Simplified algorithm for calculating remaining space in a circular buffer?

Question

I was wonder if there is a simpler (single) way to calculate the remaining space in a circular buffer than this?

int remaining = (end > start)
                ? end-start
                : bufferSize - start + end;

Answer 1

If you're worried about poorly-predicted conditionals slowing down your CPU's pipeline, you could use this:

int remaining = (end - start) + (-((int) (end <= start)) & bufferSize);

But that's likely to be premature optimisation (unless you have really identified this as a hotspot). Stick with your current technique, which is much more readable.

Answer 2

Hmmm....

int remaining = (end - start + bufferSize) % bufferSize;

13 tokens, do I win?

Answer 3

According to the C++ Standard, section 5.6, paragraph 4:

The binary / operator yields the quotient, and the binary % operator yields the remainder from the division of the first expression by the second. If the second operand of / or % is zero the behavior is undefined; otherwise (a/b)*b + a%b is equal to a. If both operands are nonnegative then the remainder is nonnegative; if not, the sign of the remainder is implementation-defined.

A footnote suggests that rounding the quotient towards zero is preferred, which would leave the remainder negative.

Therefore, the (end - start) % bufferSize approaches do not work reliably.
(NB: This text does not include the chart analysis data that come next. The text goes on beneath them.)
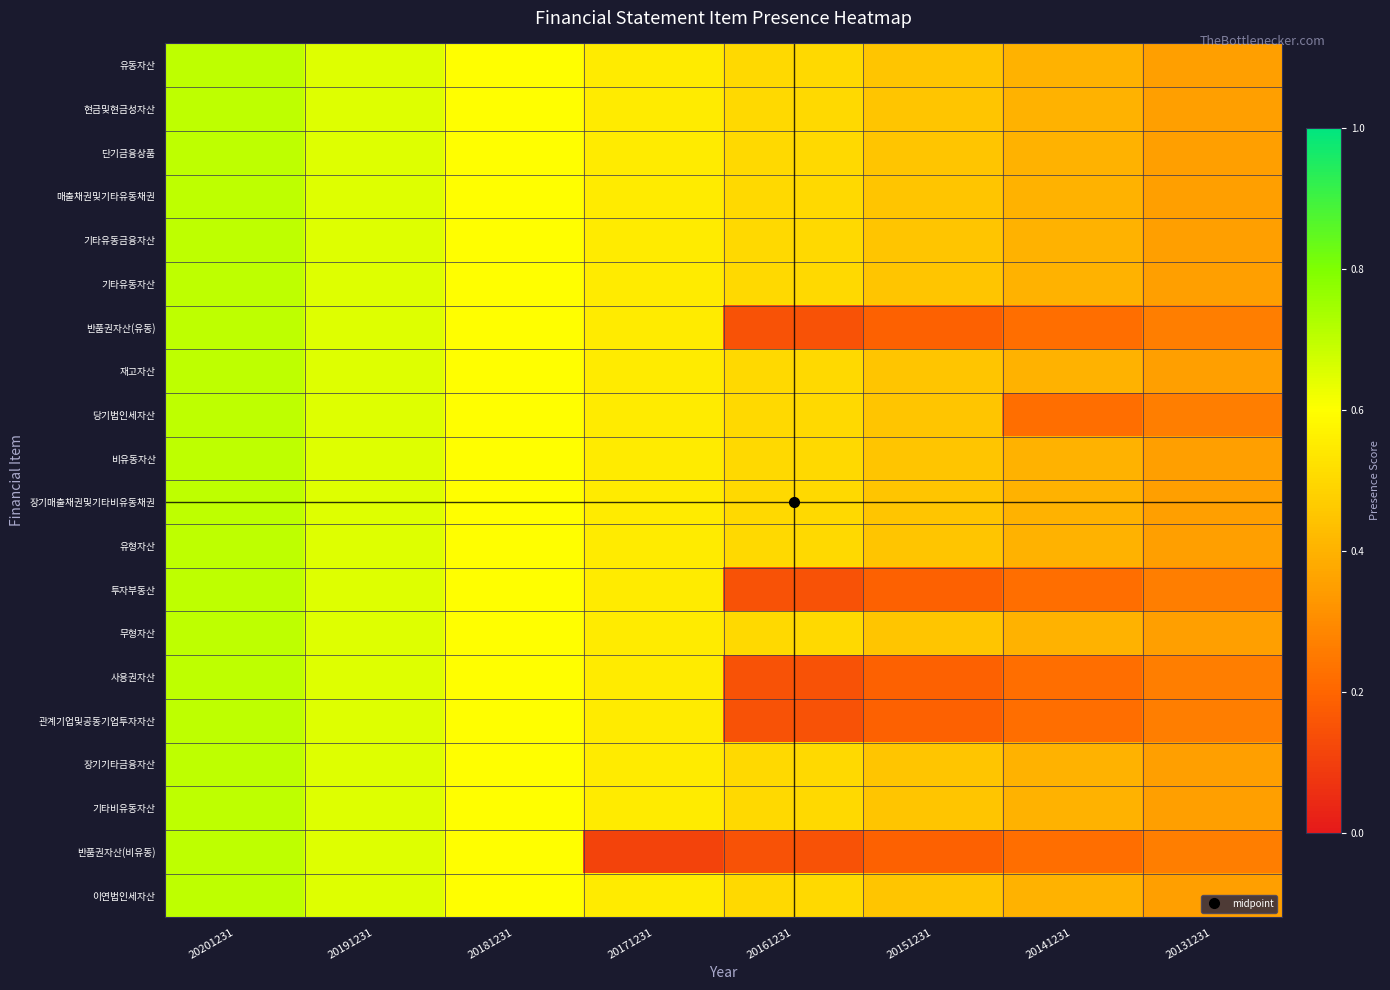

At how many categories does at least one series exceed 0?

8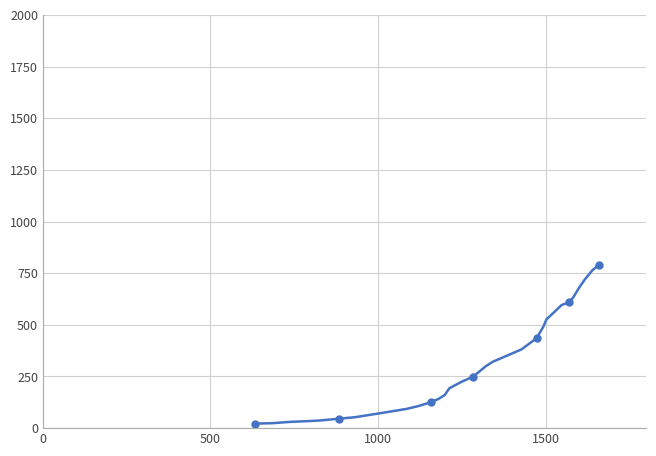

How many distinct data groups are displayed?

1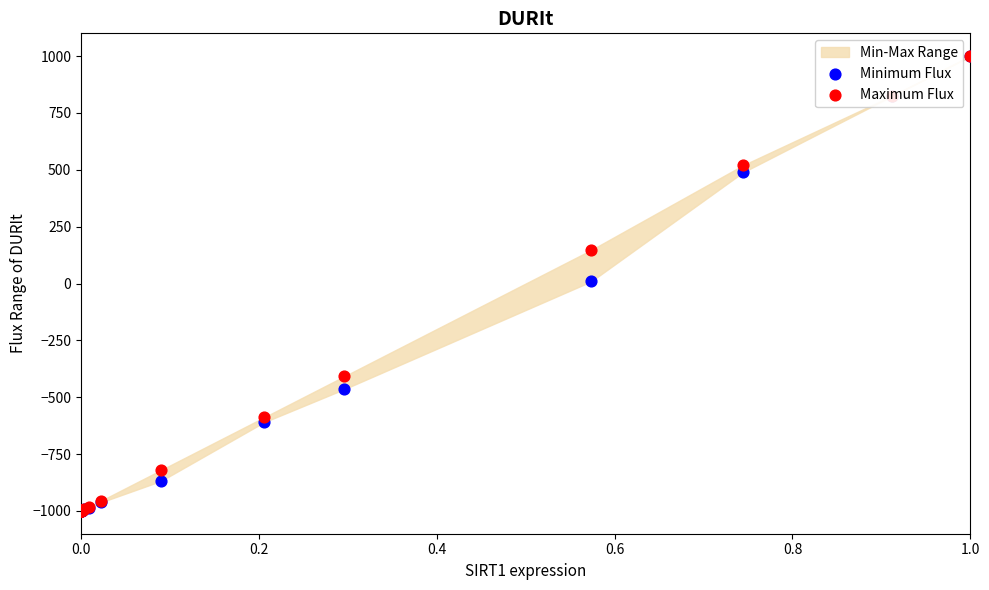

At how many categories does at least one series exceed -94?

4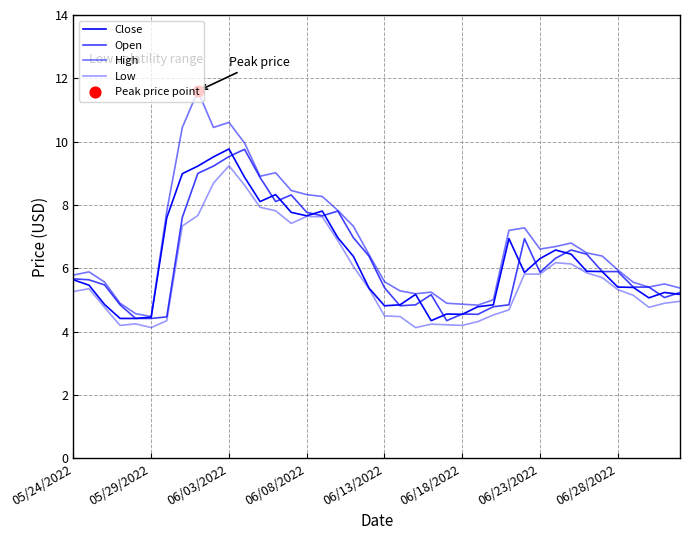

At which category is the sum across all series the highest?

06/03/2022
C++ does not have modular arithmetic (except in the sense offered by unsigned integral types).

The approach recommended by j_random_hacker is different, and looks good, but I don't know that it's any actual improvement in simplicity or speed. The conversion of a boolean to an int is ingenious, but requires mental parsing, and that fiddling could be more expensive than the use of ?:, depending on compiler and machine.

I think you've got the simplest and best version right there, and I wouldn't change it.

Answer 4

If your circular buffer size is a power of two, you can do even better by having start and end represent positions in a virtual stream instead of indices into the circular buffer's storage. Assuming that start and end are unsigned, the above becomes:

int remaining= bufferSize - (end - start);

Actually getting elements out of the buffer is a little more complicated, but the overhead is usually small enough with a power of 2 sized circular buffer (just masking with bufferSize - 1) to make all the other logic of your circular buffer much simpler and cleaner. Plus, you get to use all the elements since you no longer worry about end==start!

Answer 5

Lose the conditional:

int remaining = (end + bufferSize - start - 1) % bufferSize + 1

Edit: The -1 and +1 are for the case when end == start. In that case, this method will assume the buffer is empty. Depending on the specific implementation of your buffer, you may need to adjust these to avoid an off-by-1 situation.

Answer 6

Older thread I know but thought this might be helpful.

Not sure how fast this implements in C++ but in rtl we do this if size is n^2

remaining = (end[n] ^ start[n])
            ? start[n-1:0] - end[n-1:0]
            : end[n-1:0] - start[n-1:0];

or

remaining = if (end[n] ^ start[n]) {
              start[n-1:0] - end[n-1:0]
            } else { 
              end[n-1:0] - start[n-1:0] 
            };